[YOUR TASK] Reproduce all of the data below word for word, line by line.

Stored data entries
━━━━━━

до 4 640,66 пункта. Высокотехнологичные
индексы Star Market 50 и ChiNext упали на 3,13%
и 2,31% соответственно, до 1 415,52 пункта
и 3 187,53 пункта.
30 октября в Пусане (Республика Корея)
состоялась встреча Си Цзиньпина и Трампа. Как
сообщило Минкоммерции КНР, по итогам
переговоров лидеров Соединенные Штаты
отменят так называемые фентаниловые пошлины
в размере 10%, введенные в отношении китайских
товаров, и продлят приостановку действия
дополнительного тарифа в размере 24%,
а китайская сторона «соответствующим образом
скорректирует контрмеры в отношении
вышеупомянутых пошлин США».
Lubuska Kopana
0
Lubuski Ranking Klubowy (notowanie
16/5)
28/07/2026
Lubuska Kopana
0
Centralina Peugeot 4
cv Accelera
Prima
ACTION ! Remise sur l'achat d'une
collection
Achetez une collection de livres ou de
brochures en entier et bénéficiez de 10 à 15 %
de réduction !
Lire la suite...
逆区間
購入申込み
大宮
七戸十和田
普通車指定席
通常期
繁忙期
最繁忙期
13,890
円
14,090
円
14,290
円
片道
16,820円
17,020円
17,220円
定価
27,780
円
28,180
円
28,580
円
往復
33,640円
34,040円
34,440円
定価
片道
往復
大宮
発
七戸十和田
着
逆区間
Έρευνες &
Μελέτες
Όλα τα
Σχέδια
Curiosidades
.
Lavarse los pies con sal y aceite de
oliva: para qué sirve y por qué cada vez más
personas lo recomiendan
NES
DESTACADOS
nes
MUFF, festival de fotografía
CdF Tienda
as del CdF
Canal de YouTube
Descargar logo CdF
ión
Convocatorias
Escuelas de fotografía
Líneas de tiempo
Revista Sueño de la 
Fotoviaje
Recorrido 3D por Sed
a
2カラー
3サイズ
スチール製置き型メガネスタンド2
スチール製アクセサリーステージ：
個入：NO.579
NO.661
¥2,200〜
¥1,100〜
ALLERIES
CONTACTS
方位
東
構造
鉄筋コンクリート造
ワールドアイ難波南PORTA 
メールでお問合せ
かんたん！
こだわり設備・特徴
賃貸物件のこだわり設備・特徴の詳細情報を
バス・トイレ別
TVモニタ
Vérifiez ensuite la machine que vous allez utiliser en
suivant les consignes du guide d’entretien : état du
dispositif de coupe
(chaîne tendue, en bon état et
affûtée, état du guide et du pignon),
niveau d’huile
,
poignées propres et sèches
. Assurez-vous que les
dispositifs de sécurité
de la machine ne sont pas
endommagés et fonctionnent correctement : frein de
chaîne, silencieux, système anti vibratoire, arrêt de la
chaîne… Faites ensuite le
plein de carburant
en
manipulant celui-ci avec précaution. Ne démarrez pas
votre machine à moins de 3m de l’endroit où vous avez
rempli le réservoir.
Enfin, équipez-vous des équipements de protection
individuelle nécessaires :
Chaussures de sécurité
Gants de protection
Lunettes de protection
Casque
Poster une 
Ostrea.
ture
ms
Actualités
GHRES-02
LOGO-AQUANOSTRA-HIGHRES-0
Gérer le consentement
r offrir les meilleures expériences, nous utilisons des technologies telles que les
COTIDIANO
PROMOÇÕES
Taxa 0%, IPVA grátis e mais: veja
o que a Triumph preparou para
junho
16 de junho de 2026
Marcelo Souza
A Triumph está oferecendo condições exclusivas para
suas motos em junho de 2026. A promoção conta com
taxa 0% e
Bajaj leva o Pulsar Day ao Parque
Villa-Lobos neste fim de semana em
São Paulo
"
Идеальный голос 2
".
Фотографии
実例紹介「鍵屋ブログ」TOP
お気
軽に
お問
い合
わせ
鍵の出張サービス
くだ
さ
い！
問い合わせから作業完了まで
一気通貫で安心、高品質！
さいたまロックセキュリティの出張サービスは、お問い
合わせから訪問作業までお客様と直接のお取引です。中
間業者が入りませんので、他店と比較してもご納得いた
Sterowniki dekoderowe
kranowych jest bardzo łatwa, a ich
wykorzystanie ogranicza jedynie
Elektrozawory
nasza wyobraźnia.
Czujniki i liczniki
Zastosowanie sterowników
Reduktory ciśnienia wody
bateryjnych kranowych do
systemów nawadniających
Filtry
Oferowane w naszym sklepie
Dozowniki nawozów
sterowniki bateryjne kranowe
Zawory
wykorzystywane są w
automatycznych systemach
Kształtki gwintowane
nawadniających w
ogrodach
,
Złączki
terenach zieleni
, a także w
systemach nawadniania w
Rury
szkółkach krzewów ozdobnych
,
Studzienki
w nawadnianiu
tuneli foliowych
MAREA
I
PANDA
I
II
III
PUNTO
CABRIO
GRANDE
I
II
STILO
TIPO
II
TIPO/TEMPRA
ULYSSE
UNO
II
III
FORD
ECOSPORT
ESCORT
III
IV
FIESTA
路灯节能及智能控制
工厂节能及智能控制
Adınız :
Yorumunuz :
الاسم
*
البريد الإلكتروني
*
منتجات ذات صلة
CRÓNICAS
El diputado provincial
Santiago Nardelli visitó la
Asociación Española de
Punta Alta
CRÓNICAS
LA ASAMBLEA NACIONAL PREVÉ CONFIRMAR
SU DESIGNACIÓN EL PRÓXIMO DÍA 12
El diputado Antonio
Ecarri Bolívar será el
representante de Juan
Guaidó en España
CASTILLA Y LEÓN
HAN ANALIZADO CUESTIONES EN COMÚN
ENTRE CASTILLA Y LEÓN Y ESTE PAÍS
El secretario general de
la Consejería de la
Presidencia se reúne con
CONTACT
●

━━━━━━

[OUTPUT FOR THIS TASK]
до 4 640,66 пункта. Высокотехнологичные
индексы Star Market 50 и ChiNext упали на 3,13%
и 2,31% соответственно, до 1 415,52 пункта
и 3 187,53 пункта.
30 октября в Пусане (Республика Корея)
состоялась встреча Си Цзиньпина и Трампа. Как
сообщило Минкоммерции КНР, по итогам
переговоров лидеров Соединенные Штаты
отменят так называемые фентаниловые пошлины
в размере 10%, введенные в отношении китайских
товаров, и продлят приостановку действия
дополнительного тарифа в размере 24%,
а китайская сторона «соответствующим образом
скорректирует контрмеры в отношении
вышеупомянутых пошлин США».
Lubuska Kopana
0
Lubuski Ranking Klubowy (notowanie
16/5)
28/07/2026
Lubuska Kopana
0
Centralina Peugeot 4
cv Accelera
Prima
ACTION ! Remise sur l'achat d'une
collection
Achetez une collection de livres ou de
brochures en entier et bénéficiez de 10 à 15 %
de réduction !
Lire la suite...
逆区間
購入申込み
大宮
七戸十和田
普通車指定席
通常期
繁忙期
最繁忙期
13,890
円
14,090
円
14,290
円
片道
16,820円
17,020円
17,220円
定価
27,780
円
28,180
円
28,580
円
往復
33,640円
34,040円
34,440円
定価
片道
往復
大宮
発
七戸十和田
着
逆区間
Έρευνες &
Μελέτες
Όλα τα
Σχέδια
Curiosidades
.
Lavarse los pies con sal y aceite de
oliva: para qué sirve y por qué cada vez más
personas lo recomiendan
NES
DESTACADOS
nes
MUFF, festival de fotografía
CdF Tienda
as del CdF
Canal de YouTube
Descargar logo CdF
ión
Convocatorias
Escuelas de fotografía
Líneas de tiempo
Revista Sueño de la 
Fotoviaje
Recorrido 3D por Sed
a
2カラー
3サイズ
スチール製置き型メガネスタンド2
スチール製アクセサリーステージ：
個入：NO.579
NO.661
¥2,200〜
¥1,100〜
ALLERIES
CONTACTS
方位
東
構造
鉄筋コンクリート造
ワールドアイ難波南PORTA 
メールでお問合せ
かんたん！
こだわり設備・特徴
賃貸物件のこだわり設備・特徴の詳細情報を
バス・トイレ別
TVモニタ
Vérifiez ensuite la machine que vous allez utiliser en
suivant les consignes du guide d’entretien : état du
dispositif de coupe
(chaîne tendue, en bon état et
affûtée, état du guide et du pignon),
niveau d’huile
,
poignées propres et sèches
. Assurez-vous que les
dispositifs de sécurité
de la machine ne sont pas
endommagés et fonctionnent correctement : frein de
chaîne, silencieux, système anti vibratoire, arrêt de la
chaîne… Faites ensuite le
plein de carburant
en
manipulant celui-ci avec précaution. Ne démarrez pas
votre machine à moins de 3m de l’endroit où vous avez
rempli le réservoir.
Enfin, équipez-vous des équipements de protection
individuelle nécessaires :
Chaussures de sécurité
Gants de protection
Lunettes de protection
Casque
Poster une 
Ostrea.
ture
ms
Actualités
GHRES-02
LOGO-AQUANOSTRA-HIGHRES-0
Gérer le consentement
r offrir les meilleures expériences, nous utilisons des technologies telles que les
COTIDIANO
PROMOÇÕES
Taxa 0%, IPVA grátis e mais: veja
o que a Triumph preparou para
junho
16 de junho de 2026
Marcelo Souza
A Triumph está oferecendo condições exclusivas para
suas motos em junho de 2026. A promoção conta com
taxa 0% e
Bajaj leva o Pulsar Day ao Parque
Villa-Lobos neste fim de semana em
São Paulo
"
Идеальный голос 2
".
Фотографии
実例紹介「鍵屋ブログ」TOP
お気
軽に
お問
い合
わせ
鍵の出張サービス
くだ
さ
い！
問い合わせから作業完了まで
一気通貫で安心、高品質！
さいたまロックセキュリティの出張サービスは、お問い
合わせから訪問作業までお客様と直接のお取引です。中
間業者が入りませんので、他店と比較してもご納得いた
Sterowniki dekoderowe
kranowych jest bardzo łatwa, a ich
wykorzystanie ogranicza jedynie
Elektrozawory
nasza wyobraźnia.
Czujniki i liczniki
Zastosowanie sterowników
Reduktory ciśnienia wody
bateryjnych kranowych do
systemów nawadniających
Filtry
Oferowane w naszym sklepie
Dozowniki nawozów
sterowniki bateryjne kranowe
Zawory
wykorzystywane są w
automatycznych systemach
Kształtki gwintowane
nawadniających w
ogrodach
,
Złączki
terenach zieleni
, a także w
systemach nawadniania w
Rury
szkółkach krzewów ozdobnych
,
Studzienki
w nawadnianiu
tuneli foliowych
MAREA
I
PANDA
I
II
III
PUNTO
CABRIO
GRANDE
I
II
STILO
TIPO
II
TIPO/TEMPRA
ULYSSE
UNO
II
III
FORD
ECOSPORT
ESCORT
III
IV
FIESTA
路灯节能及智能控制
工厂节能及智能控制
Adınız :
Yorumunuz :
الاسم
*
البريد الإلكتروني
*
منتجات ذات صلة
CRÓNICAS
El diputado provincial
Santiago Nardelli visitó la
Asociación Española de
Punta Alta
CRÓNICAS
LA ASAMBLEA NACIONAL PREVÉ CONFIRMAR
SU DESIGNACIÓN EL PRÓXIMO DÍA 12
El diputado Antonio
Ecarri Bolívar será el
representante de Juan
Guaidó en España
CASTILLA Y LEÓN
HAN ANALIZADO CUESTIONES EN COMÚN
ENTRE CASTILLA Y LEÓN Y ESTE PAÍS
El secretario general de
la Consejería de la
Presidencia se reúne con
CONTACT
●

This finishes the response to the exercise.